#### RECORDS FOR THE TASK ####

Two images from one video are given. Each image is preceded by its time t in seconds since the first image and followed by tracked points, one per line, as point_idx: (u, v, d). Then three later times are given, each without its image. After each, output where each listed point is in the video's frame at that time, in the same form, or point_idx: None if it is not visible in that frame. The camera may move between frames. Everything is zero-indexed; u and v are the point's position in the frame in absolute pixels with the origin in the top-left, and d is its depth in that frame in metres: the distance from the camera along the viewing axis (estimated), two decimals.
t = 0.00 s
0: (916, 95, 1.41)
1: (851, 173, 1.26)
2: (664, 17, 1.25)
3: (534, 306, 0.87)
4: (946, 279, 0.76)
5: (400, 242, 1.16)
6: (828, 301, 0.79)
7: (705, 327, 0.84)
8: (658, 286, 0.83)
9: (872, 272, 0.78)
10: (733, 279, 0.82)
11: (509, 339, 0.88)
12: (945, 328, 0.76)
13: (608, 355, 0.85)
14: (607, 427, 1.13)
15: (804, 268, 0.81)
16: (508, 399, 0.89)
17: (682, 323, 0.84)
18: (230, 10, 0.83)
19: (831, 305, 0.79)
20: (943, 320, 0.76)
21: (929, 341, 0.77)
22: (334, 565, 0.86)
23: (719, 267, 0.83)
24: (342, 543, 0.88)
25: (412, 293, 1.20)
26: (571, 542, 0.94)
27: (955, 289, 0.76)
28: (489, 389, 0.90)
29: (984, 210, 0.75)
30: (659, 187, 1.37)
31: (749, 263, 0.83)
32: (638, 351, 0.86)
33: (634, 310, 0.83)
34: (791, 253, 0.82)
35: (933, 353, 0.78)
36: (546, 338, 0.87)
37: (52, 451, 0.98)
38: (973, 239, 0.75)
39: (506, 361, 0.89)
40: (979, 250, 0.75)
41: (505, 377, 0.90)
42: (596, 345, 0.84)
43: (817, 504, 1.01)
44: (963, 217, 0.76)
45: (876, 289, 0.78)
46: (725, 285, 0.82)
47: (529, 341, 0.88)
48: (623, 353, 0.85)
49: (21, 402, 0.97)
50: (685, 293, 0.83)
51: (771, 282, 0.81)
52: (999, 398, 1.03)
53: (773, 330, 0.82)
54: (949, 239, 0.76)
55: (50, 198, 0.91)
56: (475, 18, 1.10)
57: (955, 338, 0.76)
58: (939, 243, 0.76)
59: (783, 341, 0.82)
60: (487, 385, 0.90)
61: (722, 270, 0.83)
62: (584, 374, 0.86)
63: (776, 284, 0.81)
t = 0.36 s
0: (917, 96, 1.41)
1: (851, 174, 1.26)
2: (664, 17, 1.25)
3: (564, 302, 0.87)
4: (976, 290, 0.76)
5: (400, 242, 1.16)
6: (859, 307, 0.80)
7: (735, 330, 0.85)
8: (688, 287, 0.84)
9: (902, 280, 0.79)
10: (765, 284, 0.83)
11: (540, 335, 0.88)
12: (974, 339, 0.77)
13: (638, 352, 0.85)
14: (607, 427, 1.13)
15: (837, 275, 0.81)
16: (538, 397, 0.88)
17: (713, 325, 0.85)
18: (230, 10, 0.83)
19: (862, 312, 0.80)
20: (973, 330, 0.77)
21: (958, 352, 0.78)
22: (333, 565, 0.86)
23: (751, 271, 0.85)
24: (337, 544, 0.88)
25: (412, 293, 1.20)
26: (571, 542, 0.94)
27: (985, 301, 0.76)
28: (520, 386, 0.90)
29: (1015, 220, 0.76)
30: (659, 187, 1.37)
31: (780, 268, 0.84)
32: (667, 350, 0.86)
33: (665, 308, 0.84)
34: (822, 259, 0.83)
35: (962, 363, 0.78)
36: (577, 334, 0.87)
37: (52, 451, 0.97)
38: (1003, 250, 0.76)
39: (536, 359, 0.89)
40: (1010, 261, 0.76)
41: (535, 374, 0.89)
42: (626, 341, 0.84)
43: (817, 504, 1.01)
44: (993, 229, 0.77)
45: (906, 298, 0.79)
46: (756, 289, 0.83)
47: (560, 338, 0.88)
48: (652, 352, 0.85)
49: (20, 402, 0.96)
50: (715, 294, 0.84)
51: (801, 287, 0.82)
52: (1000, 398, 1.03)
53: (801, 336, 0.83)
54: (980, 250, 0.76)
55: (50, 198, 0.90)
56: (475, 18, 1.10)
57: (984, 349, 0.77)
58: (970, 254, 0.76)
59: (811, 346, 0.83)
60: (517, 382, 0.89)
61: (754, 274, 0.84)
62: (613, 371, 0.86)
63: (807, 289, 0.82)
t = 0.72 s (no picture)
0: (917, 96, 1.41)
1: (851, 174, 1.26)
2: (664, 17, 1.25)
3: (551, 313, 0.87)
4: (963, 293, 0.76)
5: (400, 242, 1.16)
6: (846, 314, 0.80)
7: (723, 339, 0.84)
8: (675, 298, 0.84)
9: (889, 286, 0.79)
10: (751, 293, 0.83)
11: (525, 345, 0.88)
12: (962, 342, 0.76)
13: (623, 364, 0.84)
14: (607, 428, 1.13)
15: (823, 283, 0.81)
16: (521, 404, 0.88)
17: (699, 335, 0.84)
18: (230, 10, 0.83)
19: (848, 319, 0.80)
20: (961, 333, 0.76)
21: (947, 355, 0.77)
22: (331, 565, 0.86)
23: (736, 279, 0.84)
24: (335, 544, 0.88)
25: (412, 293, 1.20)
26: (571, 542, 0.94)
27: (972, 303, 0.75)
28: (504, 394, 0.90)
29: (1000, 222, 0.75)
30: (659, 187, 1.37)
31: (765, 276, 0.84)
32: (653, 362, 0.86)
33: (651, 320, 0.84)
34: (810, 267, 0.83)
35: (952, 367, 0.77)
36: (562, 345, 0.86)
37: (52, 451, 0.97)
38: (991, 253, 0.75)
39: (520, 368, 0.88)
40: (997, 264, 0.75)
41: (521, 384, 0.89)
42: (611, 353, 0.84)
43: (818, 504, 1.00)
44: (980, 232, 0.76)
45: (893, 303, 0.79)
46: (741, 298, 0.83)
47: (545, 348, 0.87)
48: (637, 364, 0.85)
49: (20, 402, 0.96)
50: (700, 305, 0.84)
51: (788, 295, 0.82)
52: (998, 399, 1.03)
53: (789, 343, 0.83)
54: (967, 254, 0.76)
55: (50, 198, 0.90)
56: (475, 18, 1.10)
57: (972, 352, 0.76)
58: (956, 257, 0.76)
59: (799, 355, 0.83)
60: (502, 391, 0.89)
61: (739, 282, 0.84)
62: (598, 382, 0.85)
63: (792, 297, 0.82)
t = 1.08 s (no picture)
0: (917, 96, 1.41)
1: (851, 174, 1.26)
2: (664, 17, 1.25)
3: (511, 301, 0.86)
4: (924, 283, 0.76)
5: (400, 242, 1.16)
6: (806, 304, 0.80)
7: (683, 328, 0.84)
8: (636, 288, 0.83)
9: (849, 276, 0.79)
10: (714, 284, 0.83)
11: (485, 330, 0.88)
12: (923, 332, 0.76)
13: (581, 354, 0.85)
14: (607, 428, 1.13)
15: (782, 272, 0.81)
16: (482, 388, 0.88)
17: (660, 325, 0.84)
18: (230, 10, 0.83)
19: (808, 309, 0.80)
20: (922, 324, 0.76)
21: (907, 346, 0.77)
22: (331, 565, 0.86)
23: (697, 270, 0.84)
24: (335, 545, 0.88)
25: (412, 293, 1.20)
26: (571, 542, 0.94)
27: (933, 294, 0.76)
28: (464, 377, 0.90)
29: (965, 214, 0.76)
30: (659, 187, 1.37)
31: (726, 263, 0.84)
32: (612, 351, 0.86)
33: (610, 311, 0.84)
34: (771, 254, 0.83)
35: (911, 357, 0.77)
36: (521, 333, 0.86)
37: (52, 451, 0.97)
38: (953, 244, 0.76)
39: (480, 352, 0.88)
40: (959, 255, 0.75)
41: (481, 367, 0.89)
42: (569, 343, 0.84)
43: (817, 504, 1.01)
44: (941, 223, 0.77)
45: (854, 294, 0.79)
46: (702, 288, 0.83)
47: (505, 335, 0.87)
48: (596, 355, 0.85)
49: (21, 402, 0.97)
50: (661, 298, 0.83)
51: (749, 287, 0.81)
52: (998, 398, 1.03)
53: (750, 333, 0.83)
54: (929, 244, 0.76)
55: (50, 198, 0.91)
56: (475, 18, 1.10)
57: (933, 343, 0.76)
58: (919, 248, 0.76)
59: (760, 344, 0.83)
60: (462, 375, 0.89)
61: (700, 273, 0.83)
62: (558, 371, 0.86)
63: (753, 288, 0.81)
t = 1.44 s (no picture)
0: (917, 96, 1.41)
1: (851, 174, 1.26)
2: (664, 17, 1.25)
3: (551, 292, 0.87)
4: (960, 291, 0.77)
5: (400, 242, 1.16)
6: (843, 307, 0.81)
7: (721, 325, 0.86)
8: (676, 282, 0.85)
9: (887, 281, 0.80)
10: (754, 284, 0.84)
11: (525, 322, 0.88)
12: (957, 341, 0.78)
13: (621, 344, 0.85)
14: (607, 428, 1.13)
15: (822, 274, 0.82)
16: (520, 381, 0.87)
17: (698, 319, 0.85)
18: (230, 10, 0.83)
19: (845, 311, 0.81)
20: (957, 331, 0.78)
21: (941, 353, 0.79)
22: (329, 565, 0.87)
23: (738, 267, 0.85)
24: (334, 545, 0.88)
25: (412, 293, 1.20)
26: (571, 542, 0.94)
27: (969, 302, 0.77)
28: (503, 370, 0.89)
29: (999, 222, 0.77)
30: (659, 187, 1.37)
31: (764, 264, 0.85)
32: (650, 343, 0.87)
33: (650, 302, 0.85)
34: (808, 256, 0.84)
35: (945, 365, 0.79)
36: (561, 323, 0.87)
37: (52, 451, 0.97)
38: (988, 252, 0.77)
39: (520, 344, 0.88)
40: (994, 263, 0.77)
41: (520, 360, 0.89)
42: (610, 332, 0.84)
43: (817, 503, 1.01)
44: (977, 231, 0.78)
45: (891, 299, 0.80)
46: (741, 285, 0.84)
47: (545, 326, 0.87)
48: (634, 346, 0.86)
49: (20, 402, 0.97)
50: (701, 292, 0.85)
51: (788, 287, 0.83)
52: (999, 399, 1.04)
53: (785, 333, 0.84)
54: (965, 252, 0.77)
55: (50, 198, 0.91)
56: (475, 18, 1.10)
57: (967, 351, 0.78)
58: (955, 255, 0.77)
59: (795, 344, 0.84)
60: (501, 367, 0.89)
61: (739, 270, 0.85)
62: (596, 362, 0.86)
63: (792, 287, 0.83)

####
#### RECORDS FOR THE TASK ####

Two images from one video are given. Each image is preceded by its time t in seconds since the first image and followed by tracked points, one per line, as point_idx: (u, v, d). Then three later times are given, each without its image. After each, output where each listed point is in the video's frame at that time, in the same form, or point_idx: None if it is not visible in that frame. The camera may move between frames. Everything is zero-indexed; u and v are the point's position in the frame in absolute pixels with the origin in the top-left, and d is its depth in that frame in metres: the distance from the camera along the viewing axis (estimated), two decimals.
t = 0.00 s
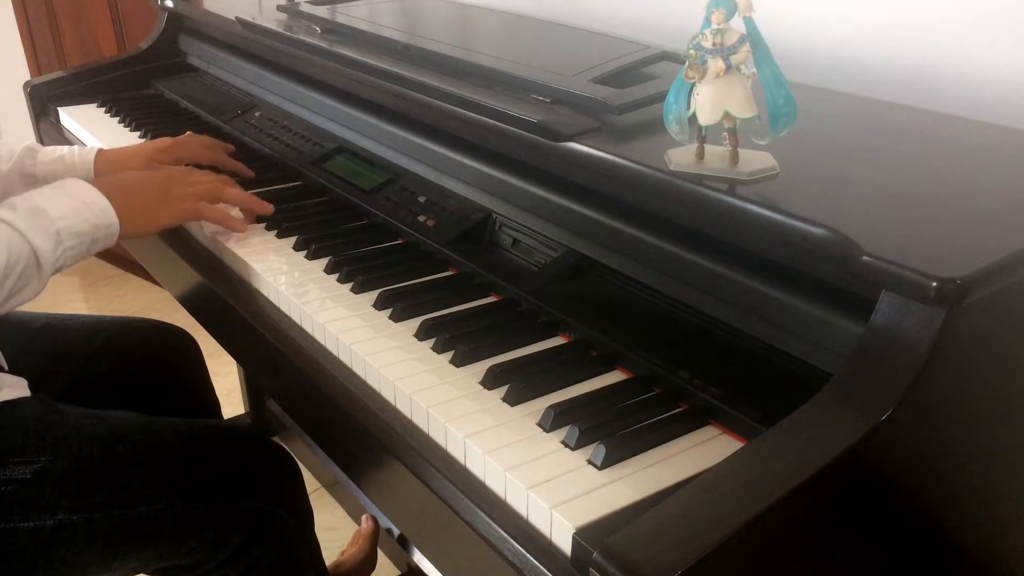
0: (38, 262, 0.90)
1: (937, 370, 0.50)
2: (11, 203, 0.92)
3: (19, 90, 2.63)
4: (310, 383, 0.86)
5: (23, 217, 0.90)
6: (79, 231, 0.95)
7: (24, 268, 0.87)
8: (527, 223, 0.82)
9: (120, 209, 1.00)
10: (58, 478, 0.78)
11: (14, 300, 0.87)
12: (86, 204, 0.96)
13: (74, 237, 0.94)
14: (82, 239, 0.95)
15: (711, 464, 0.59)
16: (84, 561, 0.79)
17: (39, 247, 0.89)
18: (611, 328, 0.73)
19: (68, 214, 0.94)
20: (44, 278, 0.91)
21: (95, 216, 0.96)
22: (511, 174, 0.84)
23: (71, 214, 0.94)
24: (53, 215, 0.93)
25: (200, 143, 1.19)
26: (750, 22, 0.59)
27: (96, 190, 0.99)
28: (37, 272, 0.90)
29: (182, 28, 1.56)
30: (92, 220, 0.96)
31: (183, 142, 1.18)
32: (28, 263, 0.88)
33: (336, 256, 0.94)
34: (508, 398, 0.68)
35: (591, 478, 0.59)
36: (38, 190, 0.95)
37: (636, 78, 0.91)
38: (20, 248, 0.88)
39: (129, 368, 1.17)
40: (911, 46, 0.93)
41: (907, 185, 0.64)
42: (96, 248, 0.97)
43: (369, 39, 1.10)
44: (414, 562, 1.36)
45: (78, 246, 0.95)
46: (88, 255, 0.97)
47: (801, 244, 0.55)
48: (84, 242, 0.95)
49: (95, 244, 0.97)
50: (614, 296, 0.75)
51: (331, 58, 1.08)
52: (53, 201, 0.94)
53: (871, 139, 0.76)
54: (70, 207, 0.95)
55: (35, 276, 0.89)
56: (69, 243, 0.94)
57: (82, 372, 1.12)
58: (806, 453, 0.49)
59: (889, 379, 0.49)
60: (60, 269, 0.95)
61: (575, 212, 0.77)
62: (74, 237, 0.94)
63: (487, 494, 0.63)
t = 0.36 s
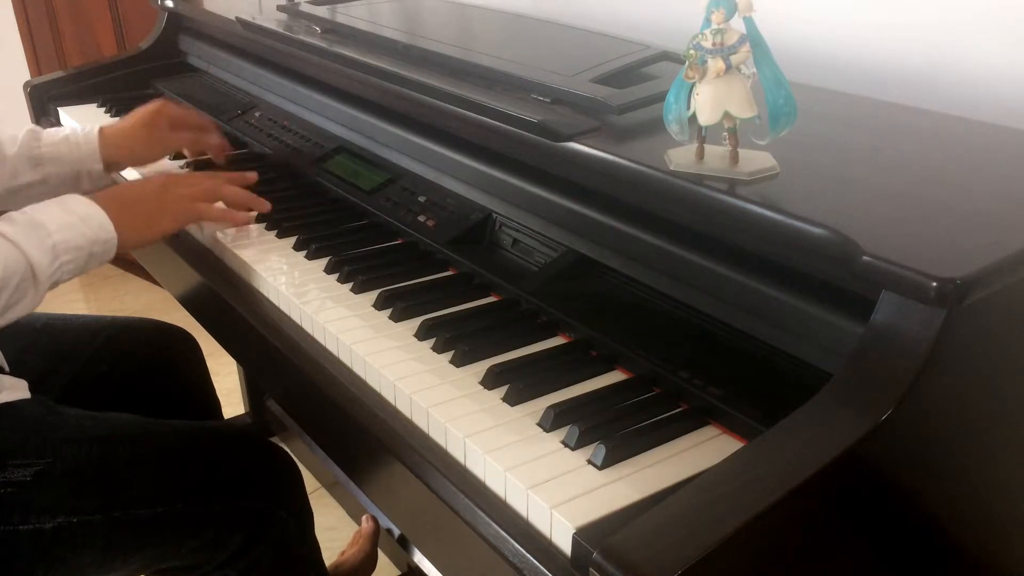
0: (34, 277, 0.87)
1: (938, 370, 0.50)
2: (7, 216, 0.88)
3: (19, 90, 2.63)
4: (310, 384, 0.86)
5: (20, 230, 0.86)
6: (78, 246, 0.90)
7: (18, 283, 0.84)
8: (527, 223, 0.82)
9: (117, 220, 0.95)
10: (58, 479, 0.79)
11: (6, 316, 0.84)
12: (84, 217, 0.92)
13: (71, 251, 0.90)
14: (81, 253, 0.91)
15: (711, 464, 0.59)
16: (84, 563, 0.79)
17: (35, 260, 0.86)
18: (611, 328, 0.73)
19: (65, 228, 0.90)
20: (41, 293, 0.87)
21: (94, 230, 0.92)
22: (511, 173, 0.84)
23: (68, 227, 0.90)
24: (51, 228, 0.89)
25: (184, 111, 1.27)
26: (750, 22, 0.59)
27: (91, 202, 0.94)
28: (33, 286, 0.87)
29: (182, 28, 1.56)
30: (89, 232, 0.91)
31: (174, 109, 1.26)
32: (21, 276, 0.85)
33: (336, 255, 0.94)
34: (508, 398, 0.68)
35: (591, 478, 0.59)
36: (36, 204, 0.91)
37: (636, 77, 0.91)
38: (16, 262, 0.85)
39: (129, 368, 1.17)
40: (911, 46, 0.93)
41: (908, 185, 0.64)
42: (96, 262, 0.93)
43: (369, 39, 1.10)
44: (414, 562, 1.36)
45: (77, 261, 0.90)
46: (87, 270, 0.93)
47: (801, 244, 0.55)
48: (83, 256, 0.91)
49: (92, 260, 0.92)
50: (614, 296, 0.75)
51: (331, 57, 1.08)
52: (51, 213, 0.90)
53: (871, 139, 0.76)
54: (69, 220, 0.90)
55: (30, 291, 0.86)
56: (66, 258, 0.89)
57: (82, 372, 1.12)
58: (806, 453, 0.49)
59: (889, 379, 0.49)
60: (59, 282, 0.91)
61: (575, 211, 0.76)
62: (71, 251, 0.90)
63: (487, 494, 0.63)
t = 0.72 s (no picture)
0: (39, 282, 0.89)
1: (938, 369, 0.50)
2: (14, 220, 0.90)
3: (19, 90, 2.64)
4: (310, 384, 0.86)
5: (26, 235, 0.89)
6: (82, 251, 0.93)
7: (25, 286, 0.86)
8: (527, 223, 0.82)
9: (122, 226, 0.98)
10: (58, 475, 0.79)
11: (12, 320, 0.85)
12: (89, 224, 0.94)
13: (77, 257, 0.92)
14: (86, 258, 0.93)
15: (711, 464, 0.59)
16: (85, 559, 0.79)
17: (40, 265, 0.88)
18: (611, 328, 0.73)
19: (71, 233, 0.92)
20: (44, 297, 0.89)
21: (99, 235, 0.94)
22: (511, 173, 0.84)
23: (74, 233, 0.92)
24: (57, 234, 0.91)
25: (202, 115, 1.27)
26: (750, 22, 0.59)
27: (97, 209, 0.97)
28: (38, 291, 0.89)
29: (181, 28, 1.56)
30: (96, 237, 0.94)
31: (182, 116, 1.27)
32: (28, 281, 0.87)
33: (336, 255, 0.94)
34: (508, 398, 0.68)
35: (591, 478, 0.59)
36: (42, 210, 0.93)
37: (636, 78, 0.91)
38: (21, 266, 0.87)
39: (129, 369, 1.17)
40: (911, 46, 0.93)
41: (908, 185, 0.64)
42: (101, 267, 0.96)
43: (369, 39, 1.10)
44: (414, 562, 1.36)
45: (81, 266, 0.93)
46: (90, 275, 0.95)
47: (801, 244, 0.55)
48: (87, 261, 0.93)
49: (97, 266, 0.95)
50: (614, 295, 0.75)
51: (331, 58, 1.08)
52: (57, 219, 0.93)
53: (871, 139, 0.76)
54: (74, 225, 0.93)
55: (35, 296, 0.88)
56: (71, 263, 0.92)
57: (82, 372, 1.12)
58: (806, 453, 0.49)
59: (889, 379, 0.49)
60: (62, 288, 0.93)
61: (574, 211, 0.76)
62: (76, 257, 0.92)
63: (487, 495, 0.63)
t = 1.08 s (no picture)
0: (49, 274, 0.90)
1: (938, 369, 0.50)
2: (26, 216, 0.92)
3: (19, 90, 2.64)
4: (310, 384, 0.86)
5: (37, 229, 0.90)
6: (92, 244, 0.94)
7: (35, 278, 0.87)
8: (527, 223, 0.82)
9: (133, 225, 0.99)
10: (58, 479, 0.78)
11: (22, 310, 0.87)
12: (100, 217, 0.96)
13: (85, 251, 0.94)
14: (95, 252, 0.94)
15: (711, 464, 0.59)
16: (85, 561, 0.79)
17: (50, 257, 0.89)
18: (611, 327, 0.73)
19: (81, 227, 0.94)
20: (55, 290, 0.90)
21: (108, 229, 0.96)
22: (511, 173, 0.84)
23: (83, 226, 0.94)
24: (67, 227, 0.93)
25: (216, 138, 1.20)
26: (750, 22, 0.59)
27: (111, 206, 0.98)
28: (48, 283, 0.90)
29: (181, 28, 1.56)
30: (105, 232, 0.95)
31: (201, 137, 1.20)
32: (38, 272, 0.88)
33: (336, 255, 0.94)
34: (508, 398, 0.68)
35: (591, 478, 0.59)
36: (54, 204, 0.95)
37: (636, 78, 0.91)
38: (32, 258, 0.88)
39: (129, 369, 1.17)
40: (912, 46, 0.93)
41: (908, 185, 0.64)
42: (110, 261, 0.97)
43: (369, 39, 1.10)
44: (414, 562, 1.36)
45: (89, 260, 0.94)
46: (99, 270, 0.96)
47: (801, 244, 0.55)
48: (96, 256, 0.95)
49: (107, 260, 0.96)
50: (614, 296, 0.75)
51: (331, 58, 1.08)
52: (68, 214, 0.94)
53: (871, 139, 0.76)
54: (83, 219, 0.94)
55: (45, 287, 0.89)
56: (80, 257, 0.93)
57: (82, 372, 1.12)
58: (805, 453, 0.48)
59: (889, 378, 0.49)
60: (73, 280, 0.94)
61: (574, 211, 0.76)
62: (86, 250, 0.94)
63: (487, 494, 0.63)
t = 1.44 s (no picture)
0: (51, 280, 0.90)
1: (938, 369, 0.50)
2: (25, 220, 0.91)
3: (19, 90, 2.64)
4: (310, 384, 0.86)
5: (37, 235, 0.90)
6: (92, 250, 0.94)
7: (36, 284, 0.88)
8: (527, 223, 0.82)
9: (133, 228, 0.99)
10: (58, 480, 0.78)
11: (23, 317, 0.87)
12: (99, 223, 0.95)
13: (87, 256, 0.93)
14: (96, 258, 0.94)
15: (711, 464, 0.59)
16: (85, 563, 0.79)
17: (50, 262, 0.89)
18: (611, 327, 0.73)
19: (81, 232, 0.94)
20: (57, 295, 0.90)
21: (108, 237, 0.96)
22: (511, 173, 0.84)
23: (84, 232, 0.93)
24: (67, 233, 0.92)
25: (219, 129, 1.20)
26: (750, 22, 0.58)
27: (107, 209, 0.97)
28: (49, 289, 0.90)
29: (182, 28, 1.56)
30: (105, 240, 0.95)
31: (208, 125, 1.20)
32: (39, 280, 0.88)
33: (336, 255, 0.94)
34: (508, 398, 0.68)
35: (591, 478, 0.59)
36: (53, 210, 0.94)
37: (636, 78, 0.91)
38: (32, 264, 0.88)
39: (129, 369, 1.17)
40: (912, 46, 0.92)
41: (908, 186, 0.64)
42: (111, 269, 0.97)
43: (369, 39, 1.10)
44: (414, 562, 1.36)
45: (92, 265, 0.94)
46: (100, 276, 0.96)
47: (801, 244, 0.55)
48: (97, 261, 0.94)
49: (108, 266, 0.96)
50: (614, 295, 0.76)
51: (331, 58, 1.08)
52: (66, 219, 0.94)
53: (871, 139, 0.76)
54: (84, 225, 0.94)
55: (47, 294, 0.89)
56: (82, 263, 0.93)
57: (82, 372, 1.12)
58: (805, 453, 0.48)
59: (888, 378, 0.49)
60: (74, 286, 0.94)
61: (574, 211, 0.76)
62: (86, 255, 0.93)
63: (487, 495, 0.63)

####

WORK ITEM -> Looking at the data above, write out exactly the lines that start at the one containing "38: (1003, 250, 0.76)" and end at the one containing "61: (754, 274, 0.84)"; include both and nothing beyond.

WRITTEN REPLY ->
38: (1003, 250, 0.76)
39: (536, 359, 0.89)
40: (1010, 261, 0.76)
41: (535, 374, 0.89)
42: (626, 341, 0.84)
43: (817, 504, 1.01)
44: (993, 229, 0.77)
45: (906, 298, 0.79)
46: (756, 289, 0.83)
47: (560, 338, 0.88)
48: (652, 352, 0.85)
49: (20, 402, 0.96)
50: (715, 294, 0.84)
51: (801, 287, 0.82)
52: (1000, 398, 1.03)
53: (801, 336, 0.83)
54: (980, 250, 0.76)
55: (50, 198, 0.90)
56: (475, 18, 1.10)
57: (984, 349, 0.77)
58: (970, 254, 0.76)
59: (811, 346, 0.83)
60: (517, 382, 0.89)
61: (754, 274, 0.84)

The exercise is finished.